Ever meet any of the Buena Vista musicians?
Over the years, I’ve been lucky enough to meet a few of them — Omara Portuondo (female singer and dancer), Barbarito Torres (Laúd player), and Juan de Marcos Gonzalez (Cuban band leader and musician who brought the Buena Vista musicians together for the movie).
Where’s the heart of Philly’s Cuban community these days? (Or is it more of a diaspora here?)
There really isn’t a large Cuban community in Philly. There are definitely Cubans who live and work here, but they aren’t centralized in any particular part of the city. There used to be a Cuban cultural center in the Northeast, but with the older Cubans passing away (the ones who came here escaping Castro and the Revolution), the center hasn’t been as active.
What are some hallmarks of the Cuban music that you play?
We perform the classics that folks associate with a Cuba of the past (such as Lagrimás Negras, Son De La Loma, and Quizás, Quizás, Quizás). Many Cubans that come out to our shows tell us it’s the same music their grandparents would listen to and play for them as kids. We’ve also had older Cubans tell us that our music reminds them of their lives Pre-Castro, when they still lived in Cuba.
What challenges do you face showcasing traditional Cuban music in this city?

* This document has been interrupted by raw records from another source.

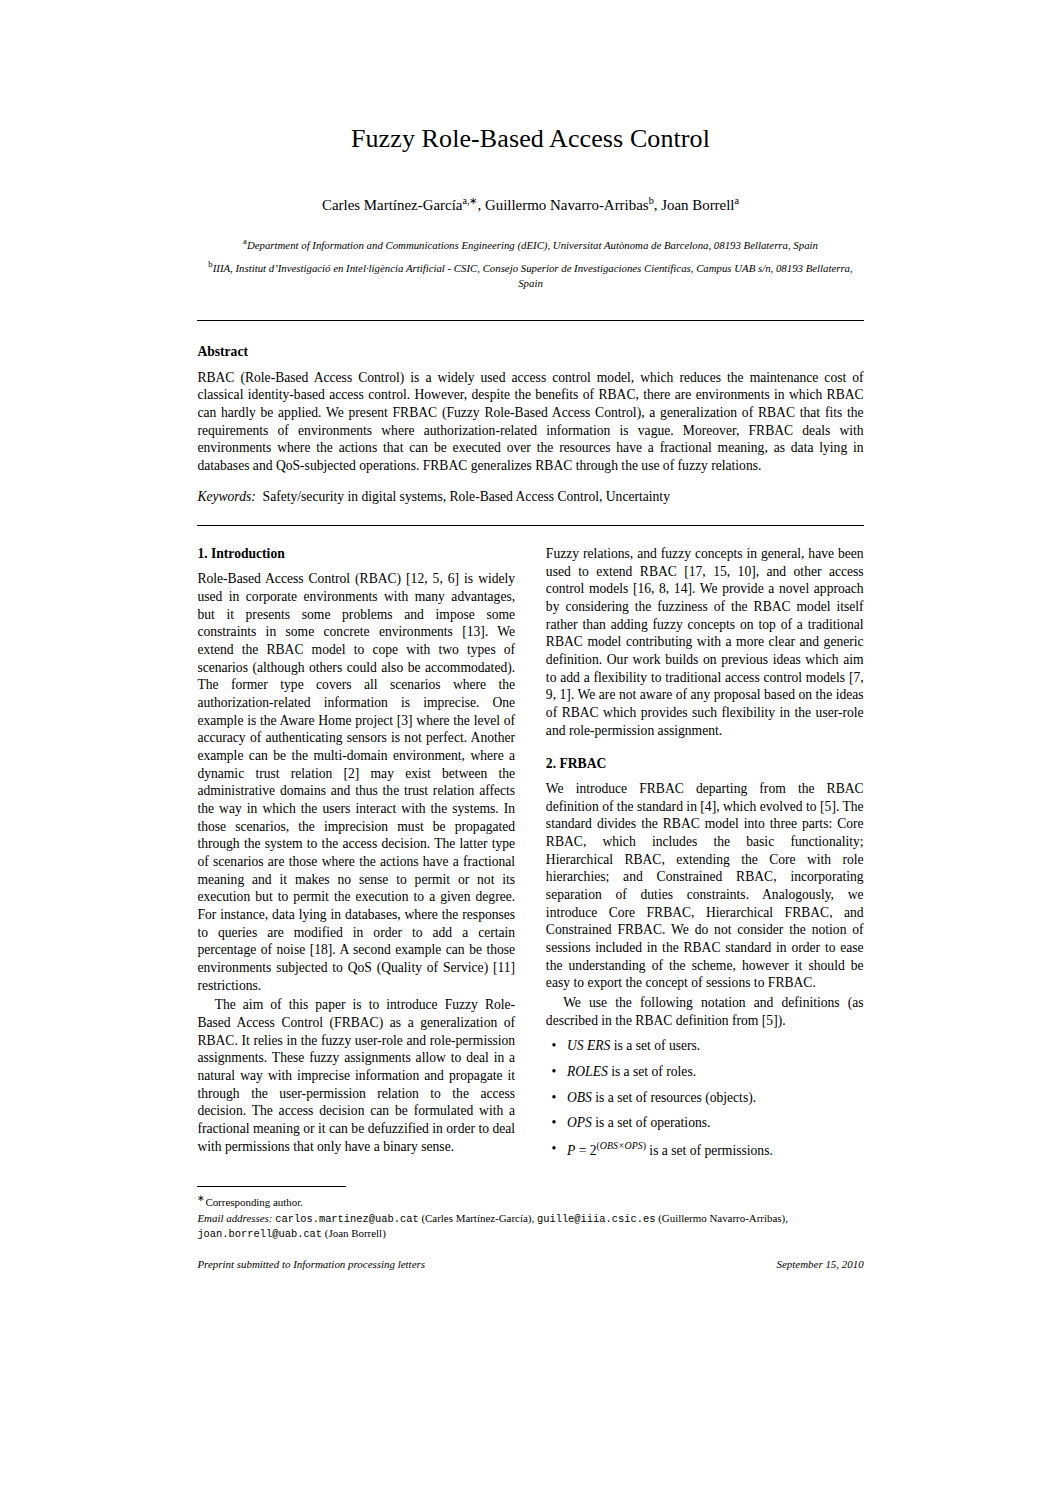Fuzzy Role-Based Access Control
Carles Martínez-Garcíaa,∗, Guillermo Navarro-Arribasb, Joan Borrella
aDepartment of Information and Communications Engineering (dEIC), Universitat Autònoma de Barcelona, 08193 Bellaterra, Spain
bIIIA, Institut d’Investigació en Intel·ligència Artificial - CSIC, Consejo Superior de Investigaciones Científicas, Campus UAB s/n, 08193 Bellaterra, Spain
Abstract
RBAC (Role-Based Access Control) is a widely used access control model, which reduces the maintenance cost of classical identity-based access control. However, despite the benefits of RBAC, there are environments in which RBAC can hardly be applied. We present FRBAC (Fuzzy Role-Based Access Control), a generalization of RBAC that fits the requirements of environments where authorization-related information is vague. Moreover, FRBAC deals with environments where the actions that can be executed over the resources have a fractional meaning, as data lying in databases and QoS-subjected operations. FRBAC generalizes RBAC through the use of fuzzy relations.
Keywords: Safety/security in digital systems, Role-Based Access Control, Uncertainty
1. Introduction
Role-Based Access Control (RBAC) [12, 5, 6] is widely used in corporate environments with many advantages, but it presents some problems and impose some constraints in some concrete environments [13]. We extend the RBAC model to cope with two types of scenarios (although others could also be accommodated). The former type covers all scenarios where the authorization-related information is imprecise. One example is the Aware Home project [3] where the level of accuracy of authenticating sensors is not perfect. Another example can be the multi-domain environment, where a dynamic trust relation [2] may exist between the administrative domains and thus the trust relation affects the way in which the users interact with the systems. In those scenarios, the imprecision must be propagated through the system to the access decision. The latter type of scenarios are those where the actions have a fractional meaning and it makes no sense to permit or not its execution but to permit the execution to a given degree. For instance, data lying in databases, where the responses to queries are modified in order to add a certain percentage of noise [18]. A second example can be those environments subjected to QoS (Quality of Service) [11] restrictions.
The aim of this paper is to introduce Fuzzy Role-Based Access Control (FRBAC) as a generalization of RBAC. It relies in the fuzzy user-role and role-permission assignments. These fuzzy assignments allow to deal in a natural way with imprecise information and propagate it through the user-permission relation to the access decision. The access decision can be formulated with a fractional meaning or it can be defuzzified in order to deal with permissions that only have a binary sense.
Fuzzy relations, and fuzzy concepts in general, have been used to extend RBAC [17, 15, 10], and other access control models [16, 8, 14]. We provide a novel approach by considering the fuzziness of the RBAC model itself rather than adding fuzzy concepts on top of a traditional RBAC model contributing with a more clear and generic definition. Our work builds on previous ideas which aim to add a flexibility to traditional access control models [7, 9, 1]. We are not aware of any proposal based on the ideas of RBAC which provides such flexibility in the user-role and role-permission assignment.
2. FRBAC
We introduce FRBAC departing from the RBAC definition of the standard in [4], which evolved to [5]. The standard divides the RBAC model into three parts: Core RBAC, which includes the basic functionality; Hierarchical RBAC, extending the Core with role hierarchies; and Constrained RBAC, incorporating separation of duties constraints. Analogously, we introduce Core FRBAC, Hierarchical FRBAC, and Constrained FRBAC. We do not consider the notion of sessions included in the RBAC standard in order to ease the understanding of the scheme, however it should be easy to export the concept of sessions to FRBAC.
We use the following notation and definitions (as described in the RBAC definition from [5]).
US ERS is a set of users.
ROLES is a set of roles.
OBS is a set of resources (objects).
OPS is a set of operations.
P = 2(OBS×OPS) is a set of permissions.
∗Corresponding author.
Email addresses: carlos.martinez@uab.cat (Carles Martínez-García), guille@iiia.csic.es (Guillermo Navarro-Arribas), joan.borrell@uab.cat (Joan Borrell)
Preprint submitted to Information processing letters September 15, 2010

One of the biggest challenges is that many folks think Cuban music is Salsa or Latin Jazz. While these styles of music have similar rhythms, the repertoire and sound is very different. The word Salsa is used to describe music with Cuban and jazz elements that was first developed in New York in the 1950s. Cuban music (Son music) is the precursor to Salsa. We’ve developed a strong following of folks who like what we play!
What are some common misunderstandings people have about the Cuban culture?
That travelling to Cuba is dangerous. Cuba is one of the safest countries in the world and in some ways, it’s safer than parts of our country. Also, there’s also lot of animosity lingering from the early years of the Revolution when Castro took property from many people with no compensation. These sentiments have led to a feeling among some people that we shouldn’t interact with Cuba. I believe we should continually engage with them to promote cultural understanding and connectedness with the people of the United States (the rest of the world already does this!).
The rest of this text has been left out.